**EXERCISE DETAILS:**
If a line in the data has the string "brocantes", please show it.
*** Opening THE INPUT ***
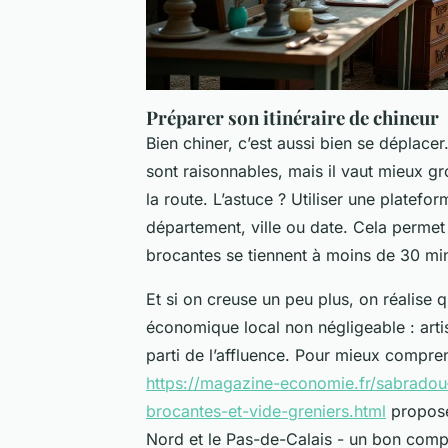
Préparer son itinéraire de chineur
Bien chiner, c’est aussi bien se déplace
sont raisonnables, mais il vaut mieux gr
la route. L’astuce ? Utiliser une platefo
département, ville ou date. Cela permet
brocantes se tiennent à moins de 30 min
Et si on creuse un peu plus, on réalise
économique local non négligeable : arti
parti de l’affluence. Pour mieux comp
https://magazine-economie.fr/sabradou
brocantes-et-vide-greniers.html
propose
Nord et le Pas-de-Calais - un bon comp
*** Closing THE INPUT ***
*** Opening THE INPUT ***
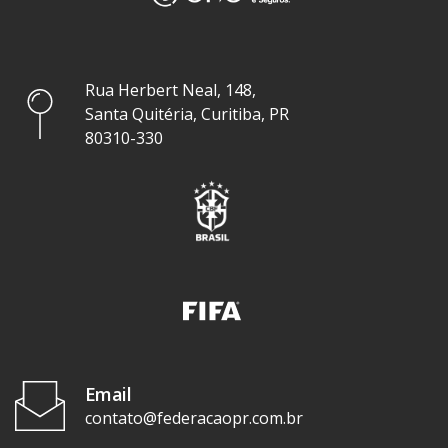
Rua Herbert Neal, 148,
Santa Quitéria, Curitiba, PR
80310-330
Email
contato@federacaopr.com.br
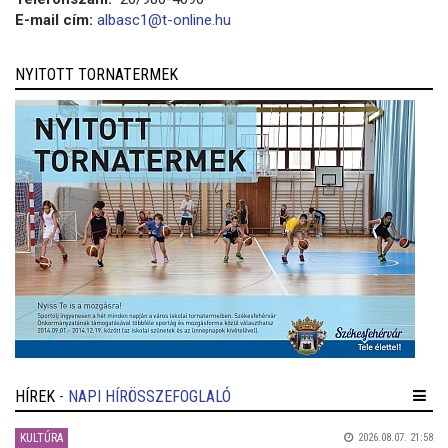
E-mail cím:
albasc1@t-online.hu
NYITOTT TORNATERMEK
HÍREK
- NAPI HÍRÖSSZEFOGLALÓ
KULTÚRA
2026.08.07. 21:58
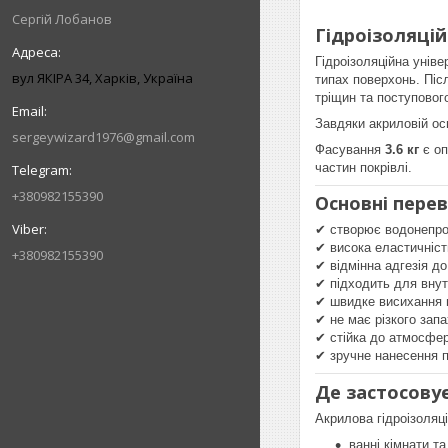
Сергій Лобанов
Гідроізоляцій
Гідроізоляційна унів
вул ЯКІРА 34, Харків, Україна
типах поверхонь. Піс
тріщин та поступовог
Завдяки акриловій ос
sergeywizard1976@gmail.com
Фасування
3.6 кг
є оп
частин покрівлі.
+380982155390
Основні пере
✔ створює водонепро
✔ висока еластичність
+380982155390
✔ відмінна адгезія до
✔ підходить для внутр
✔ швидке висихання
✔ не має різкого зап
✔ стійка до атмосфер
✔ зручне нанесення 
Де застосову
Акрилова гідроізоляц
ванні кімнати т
*** Closing THE INPUT ***
**EXERCISE RESULT:**
brocantes se tiennent à moins de 30 min
brocantes-et-vide-greniers.html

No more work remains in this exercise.